A health check that tries to diagnose every possible failure state would take a long time to build and ship too late to help. The right approach was triage: identify the problems that accounted for the most tickets and build a tool that handled those first.

The design had to work for an admin who was not necessarily a GitLab Duo expert. They might know GitLab well without knowing the specifics of how the AI infrastructure connected to it. Every check needed a plain-language result. Pass or fail was not enough on its own. A failure needed to tell the admin what was wrong and what to do about it.

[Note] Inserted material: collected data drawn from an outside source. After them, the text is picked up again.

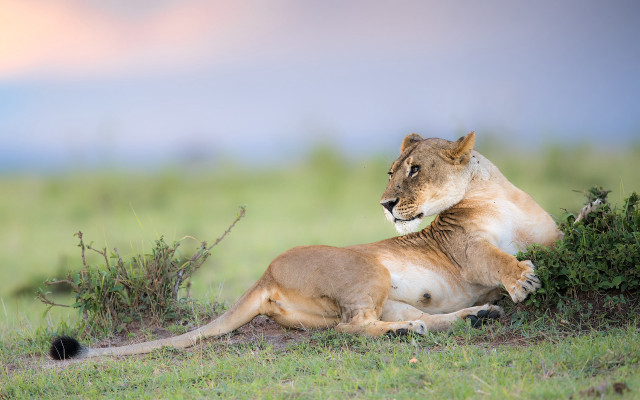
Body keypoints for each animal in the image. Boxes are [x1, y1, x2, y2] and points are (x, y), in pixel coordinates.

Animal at [50, 131, 562, 360]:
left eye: (415, 169)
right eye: (391, 171)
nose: (385, 204)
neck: (494, 191)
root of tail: (265, 273)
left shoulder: (549, 234)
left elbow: (566, 232)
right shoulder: (466, 250)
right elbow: (496, 257)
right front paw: (522, 279)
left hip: (390, 297)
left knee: (407, 319)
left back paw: (476, 316)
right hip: (368, 271)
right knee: (352, 327)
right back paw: (410, 332)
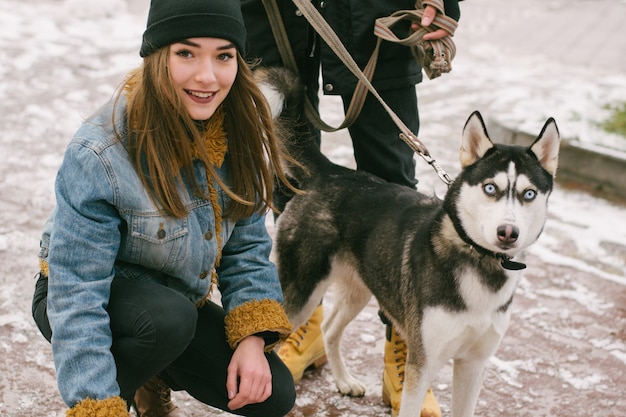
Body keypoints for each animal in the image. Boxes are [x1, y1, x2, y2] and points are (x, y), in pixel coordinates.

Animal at [256, 66, 560, 414]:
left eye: (529, 194)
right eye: (490, 188)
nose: (507, 232)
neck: (478, 260)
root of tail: (330, 171)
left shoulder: (472, 364)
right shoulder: (423, 363)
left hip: (361, 287)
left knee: (329, 328)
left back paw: (344, 381)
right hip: (302, 293)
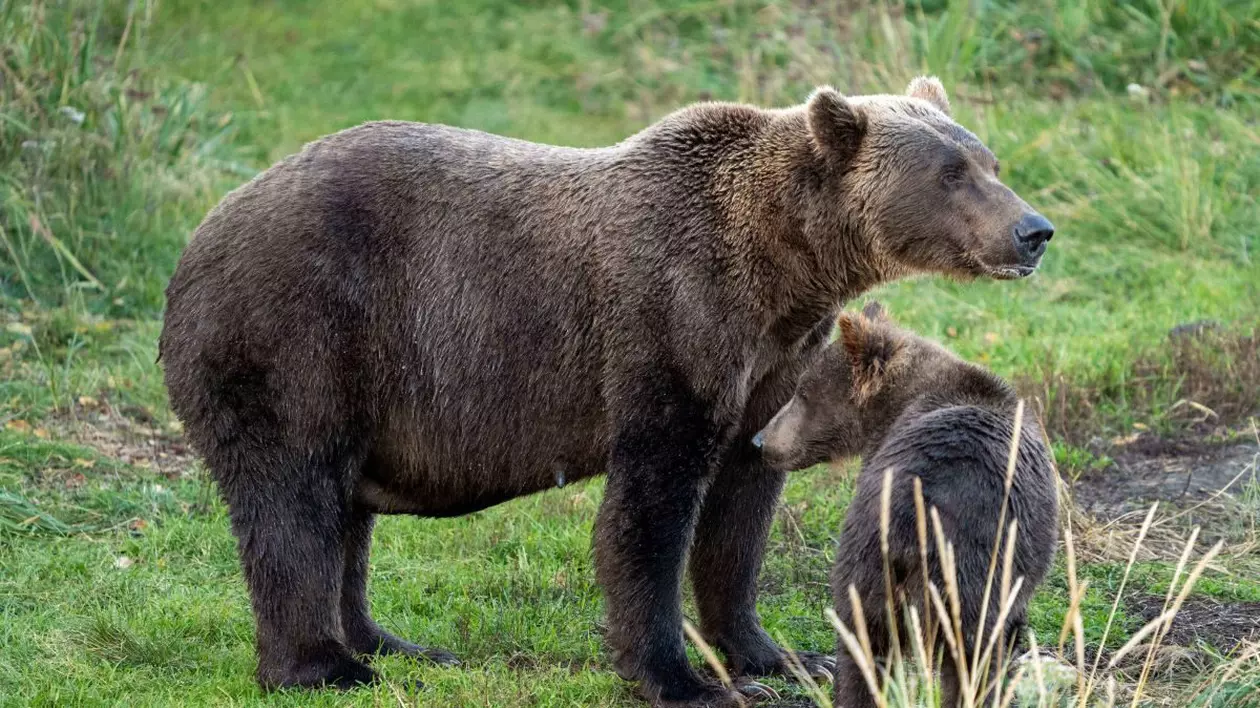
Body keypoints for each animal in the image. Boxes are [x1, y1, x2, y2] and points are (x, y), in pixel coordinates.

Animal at [160, 77, 1053, 705]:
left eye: (991, 161)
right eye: (951, 172)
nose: (1034, 229)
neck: (780, 268)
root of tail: (197, 238)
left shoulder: (770, 365)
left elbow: (742, 507)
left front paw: (772, 654)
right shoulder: (669, 323)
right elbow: (649, 509)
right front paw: (682, 678)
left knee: (345, 509)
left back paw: (391, 642)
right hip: (298, 332)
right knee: (293, 496)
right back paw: (324, 666)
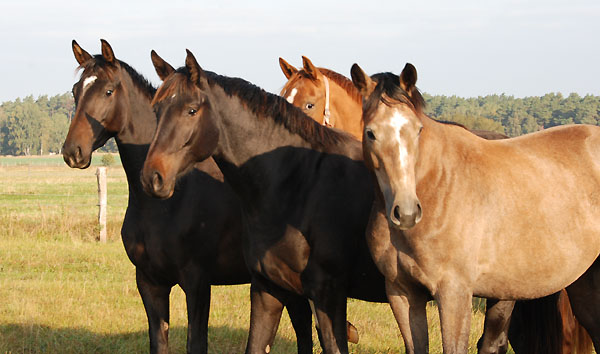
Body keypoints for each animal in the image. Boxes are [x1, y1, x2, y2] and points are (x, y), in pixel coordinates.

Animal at [61, 39, 314, 354]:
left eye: (108, 91)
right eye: (76, 90)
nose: (73, 152)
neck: (166, 204)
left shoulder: (197, 283)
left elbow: (196, 343)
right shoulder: (150, 283)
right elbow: (158, 342)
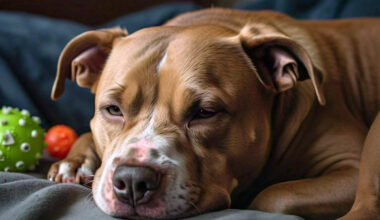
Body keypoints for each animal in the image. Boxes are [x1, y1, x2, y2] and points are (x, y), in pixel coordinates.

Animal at [47, 8, 380, 220]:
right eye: (113, 109)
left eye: (205, 112)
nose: (132, 180)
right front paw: (74, 163)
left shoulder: (350, 169)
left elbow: (273, 197)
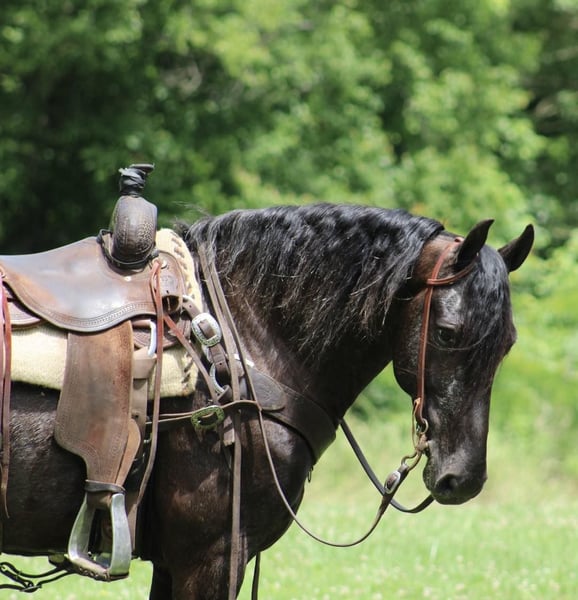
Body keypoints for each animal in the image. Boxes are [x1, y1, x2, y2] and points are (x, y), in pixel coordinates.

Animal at [1, 203, 533, 599]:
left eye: (507, 342)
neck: (241, 343)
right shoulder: (212, 557)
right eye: (447, 333)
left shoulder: (178, 563)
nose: (463, 478)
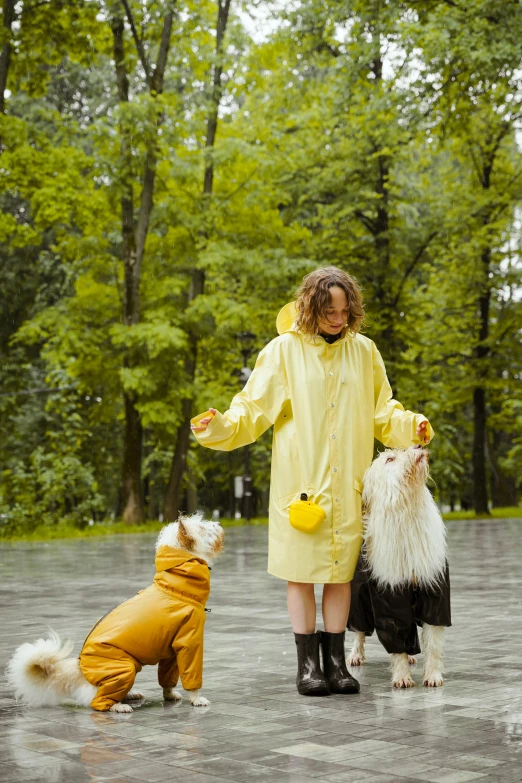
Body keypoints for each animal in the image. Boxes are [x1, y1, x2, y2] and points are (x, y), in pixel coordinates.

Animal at [6, 516, 223, 712]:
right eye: (202, 527)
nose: (218, 524)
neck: (173, 587)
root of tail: (80, 668)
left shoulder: (170, 650)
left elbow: (167, 678)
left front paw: (169, 695)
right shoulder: (189, 643)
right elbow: (191, 676)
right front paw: (196, 699)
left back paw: (130, 694)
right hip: (123, 669)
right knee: (97, 702)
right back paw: (118, 706)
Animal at [346, 450, 446, 688]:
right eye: (389, 459)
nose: (419, 447)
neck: (407, 511)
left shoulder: (434, 591)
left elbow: (433, 641)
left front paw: (433, 676)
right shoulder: (390, 595)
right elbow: (395, 632)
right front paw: (401, 677)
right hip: (358, 598)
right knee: (359, 630)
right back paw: (355, 655)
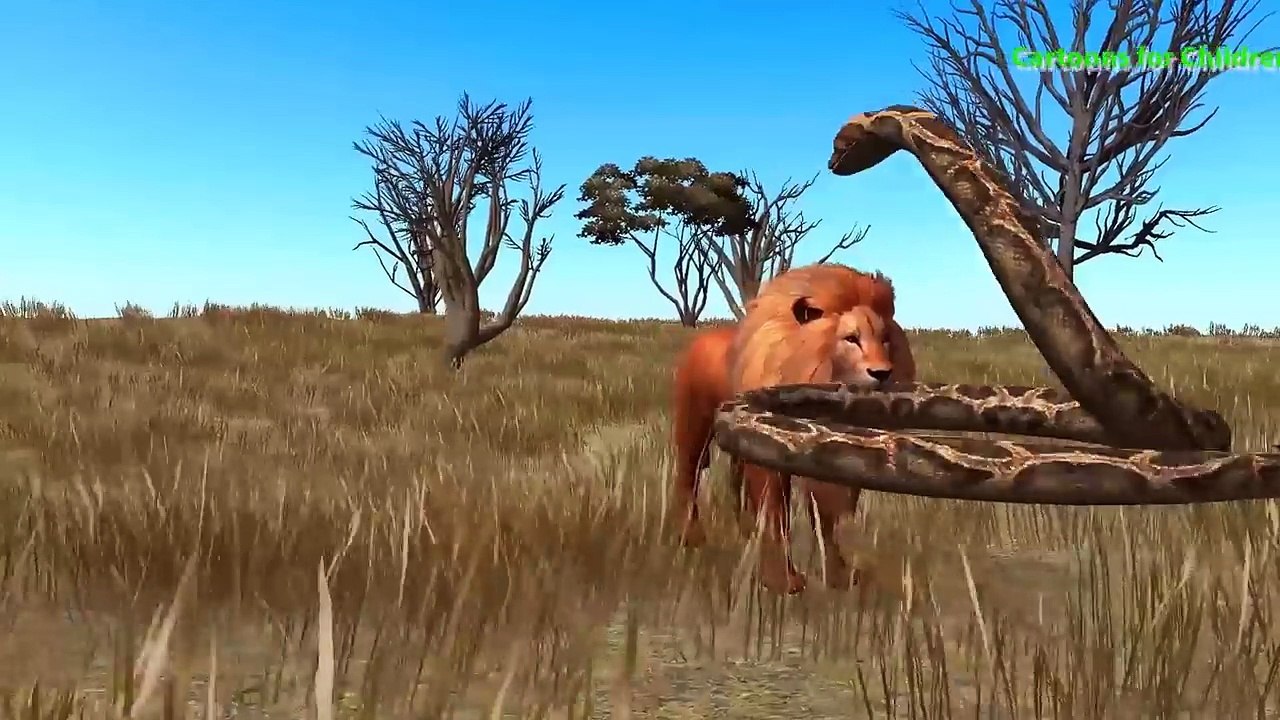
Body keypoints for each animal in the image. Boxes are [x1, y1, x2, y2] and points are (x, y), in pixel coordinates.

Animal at [670, 263, 916, 594]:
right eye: (851, 338)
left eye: (886, 338)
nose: (883, 373)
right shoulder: (768, 458)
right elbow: (776, 514)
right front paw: (784, 581)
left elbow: (828, 519)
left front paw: (839, 577)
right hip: (695, 426)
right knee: (690, 475)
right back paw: (691, 537)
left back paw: (744, 534)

The UI followed a step-by-step structure: run the check, see results by category, get specific guidance for anything that failed. In GitLab 17.5 we added the ability to download a full diagnostic report, which gave admins something concrete to share with their team or with GitLab support if they needed to escalate.

The tool was not designed to catch everything. It was designed to catch the things that affected the most people. That constraint was a feature, not a limitation. A focused tool that ships and helps thousands of admins is better than a comprehensive one that does not exist yet.


Results

The health check reduced the volume of support tickets related to GitLab Duo configuration by giving admins a self-serve path to the most common problems. Admins who would previously have hit a wall and opened a ticket could now run a check, see exactly what was wrong, and fix it.

The downloadable report in 17.5 added a second use case: admins escalating complex issues to support could include a structured diagnostic rather than trying to describe their configuration from memory. That made the support interactions that did happen faster to resolve.

It is not a complete solution. There are failure modes the health check does not cover. But it is progress in the right direction and a foundation to build on. For the admins it does help, it turns a frustrating dead end into a solvable problem.